>The reason I embarked on D is because C and C++ were too reluctant to move forward.
I just want to take this opportunity to say thank you. While D may not taken up from the rest of the world. It has surely lived on in C, C++ and many other languages. Still wish more people would use Das C.
Do you think you will keep moving forward for the next decade or will you merge when c/cpp becomes similar enough to D ? Maybe your group still has tons of ideas that need their own space to grow.
The ideas for advancing D come thick and fast. C and C++ will never merge with D, because we have different philosophies of what makes for a great programming language.
For example, D will never have a preprocessor. Or over my dead body :-/
I see revision after revision of Standard C++, and no progress in that direction. I (along with Andrei Alexandrescu and Herb Sutter) made a proposal to add D's static if feature to eliminate the need for #if. It was vehemently rejected.
There's active work going on to add pattern matching. Just recently I completed the addition of move constructors. They are different from C++'s, and I bet they'll turn out to be much better.
D had compile time execution of functions in 2007.
Order-independent top level declarations.
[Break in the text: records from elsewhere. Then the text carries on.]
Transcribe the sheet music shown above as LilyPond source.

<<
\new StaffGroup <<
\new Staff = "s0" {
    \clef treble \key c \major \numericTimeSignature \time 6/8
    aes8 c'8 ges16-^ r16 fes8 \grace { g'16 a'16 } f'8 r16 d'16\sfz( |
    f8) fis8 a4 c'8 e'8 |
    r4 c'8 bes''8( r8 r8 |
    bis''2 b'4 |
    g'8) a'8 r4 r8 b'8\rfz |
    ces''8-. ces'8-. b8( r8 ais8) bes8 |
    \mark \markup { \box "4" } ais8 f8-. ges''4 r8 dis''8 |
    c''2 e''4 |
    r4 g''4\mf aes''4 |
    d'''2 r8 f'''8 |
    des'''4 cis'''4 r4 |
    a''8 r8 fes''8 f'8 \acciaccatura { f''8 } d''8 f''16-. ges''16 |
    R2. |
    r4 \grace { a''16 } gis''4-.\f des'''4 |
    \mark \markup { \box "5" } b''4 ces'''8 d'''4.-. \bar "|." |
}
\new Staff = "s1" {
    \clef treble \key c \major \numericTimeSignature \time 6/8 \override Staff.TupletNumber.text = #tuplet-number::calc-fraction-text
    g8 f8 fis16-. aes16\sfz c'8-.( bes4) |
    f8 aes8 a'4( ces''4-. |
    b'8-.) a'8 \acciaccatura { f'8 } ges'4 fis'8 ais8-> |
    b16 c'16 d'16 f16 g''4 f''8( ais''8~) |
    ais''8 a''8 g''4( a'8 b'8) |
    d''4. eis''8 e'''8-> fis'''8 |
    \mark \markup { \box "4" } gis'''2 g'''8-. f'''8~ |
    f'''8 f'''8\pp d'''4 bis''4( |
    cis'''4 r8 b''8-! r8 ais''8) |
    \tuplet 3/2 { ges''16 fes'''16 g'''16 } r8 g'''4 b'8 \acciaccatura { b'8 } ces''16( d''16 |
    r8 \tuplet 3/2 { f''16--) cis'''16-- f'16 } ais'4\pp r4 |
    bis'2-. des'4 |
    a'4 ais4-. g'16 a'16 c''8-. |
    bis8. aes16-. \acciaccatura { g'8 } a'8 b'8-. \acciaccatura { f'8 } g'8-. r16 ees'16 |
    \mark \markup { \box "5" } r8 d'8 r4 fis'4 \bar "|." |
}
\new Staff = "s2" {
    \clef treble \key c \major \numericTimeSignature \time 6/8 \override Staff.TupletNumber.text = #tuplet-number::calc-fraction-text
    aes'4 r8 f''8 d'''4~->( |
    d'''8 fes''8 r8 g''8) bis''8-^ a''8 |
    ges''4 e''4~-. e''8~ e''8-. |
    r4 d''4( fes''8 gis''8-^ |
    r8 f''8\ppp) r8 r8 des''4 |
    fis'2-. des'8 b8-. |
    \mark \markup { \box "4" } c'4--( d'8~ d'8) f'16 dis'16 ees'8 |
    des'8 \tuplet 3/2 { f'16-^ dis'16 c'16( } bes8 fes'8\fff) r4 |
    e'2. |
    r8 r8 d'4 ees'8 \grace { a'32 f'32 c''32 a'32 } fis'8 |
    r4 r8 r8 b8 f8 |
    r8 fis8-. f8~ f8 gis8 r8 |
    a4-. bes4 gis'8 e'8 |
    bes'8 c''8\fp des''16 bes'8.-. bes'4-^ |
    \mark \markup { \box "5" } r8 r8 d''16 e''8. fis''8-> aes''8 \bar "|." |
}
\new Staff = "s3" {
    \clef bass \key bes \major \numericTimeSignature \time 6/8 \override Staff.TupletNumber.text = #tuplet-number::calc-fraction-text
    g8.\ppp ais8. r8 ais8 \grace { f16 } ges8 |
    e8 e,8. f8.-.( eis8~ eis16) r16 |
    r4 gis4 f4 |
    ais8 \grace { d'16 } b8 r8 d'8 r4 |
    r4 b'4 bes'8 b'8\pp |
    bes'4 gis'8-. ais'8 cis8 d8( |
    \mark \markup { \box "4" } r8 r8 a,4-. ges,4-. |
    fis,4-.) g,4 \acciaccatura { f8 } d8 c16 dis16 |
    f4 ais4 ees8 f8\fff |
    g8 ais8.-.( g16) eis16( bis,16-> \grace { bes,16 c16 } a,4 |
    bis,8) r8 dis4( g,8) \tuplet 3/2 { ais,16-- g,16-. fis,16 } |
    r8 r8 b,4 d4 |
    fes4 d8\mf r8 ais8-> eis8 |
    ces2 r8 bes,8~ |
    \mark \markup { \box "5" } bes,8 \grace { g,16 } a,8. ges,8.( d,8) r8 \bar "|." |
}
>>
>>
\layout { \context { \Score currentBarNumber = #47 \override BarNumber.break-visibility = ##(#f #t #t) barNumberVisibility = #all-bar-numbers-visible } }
Underscores embedded in integer literals. (I stole this idea from Ada, which had been forgotten. Soon after D popularized it, it became standard in other languages.)
Continue or break to labeled loop.
Fixed sizes for ints, longs, etc.
Of course, I don't know if there's a straight line here, and Zig is welcome to use any features from D that they like. But it's just interesting that things innovated in D pop up in subsequent designs.
Perl had this years before D even existed [1]. Given its earlier age and higher reach, it's likely that Perl did more to popularize the idea as well.
> Continue or break to labeled loop.
Also a feature that Perl had years before D's existence [2].
These two are the ones I immediately recognized because of my familiarity with Perl, but given the trend, I'm doubtful of the other claims as well now.
I did not know Metaware and Perl did this, as I've never used either. I know that my inspiration for it came from Ada.
I accept that Metaware and Perl did this before D. But I still claim that adoption of it in other languages came shortly after I popularized it in D, as I included it in many presentations about it.
Javascript has had this for functions since 1995. This has been part of zig from the start, not added later.
> Fixed sizes for ints, longs, etc.
this has existed in stdint.h since C99. It doesn't take a genius, only years of pain with C/C++, to realize this is the better way to do things. And also, this was in zig from the start, not added later.
> Underscores embedded in integer literals
Also in zig from the start, not added later. Others have commented on the provenance.
I could be convinced that continue/break to labels was inspired by D.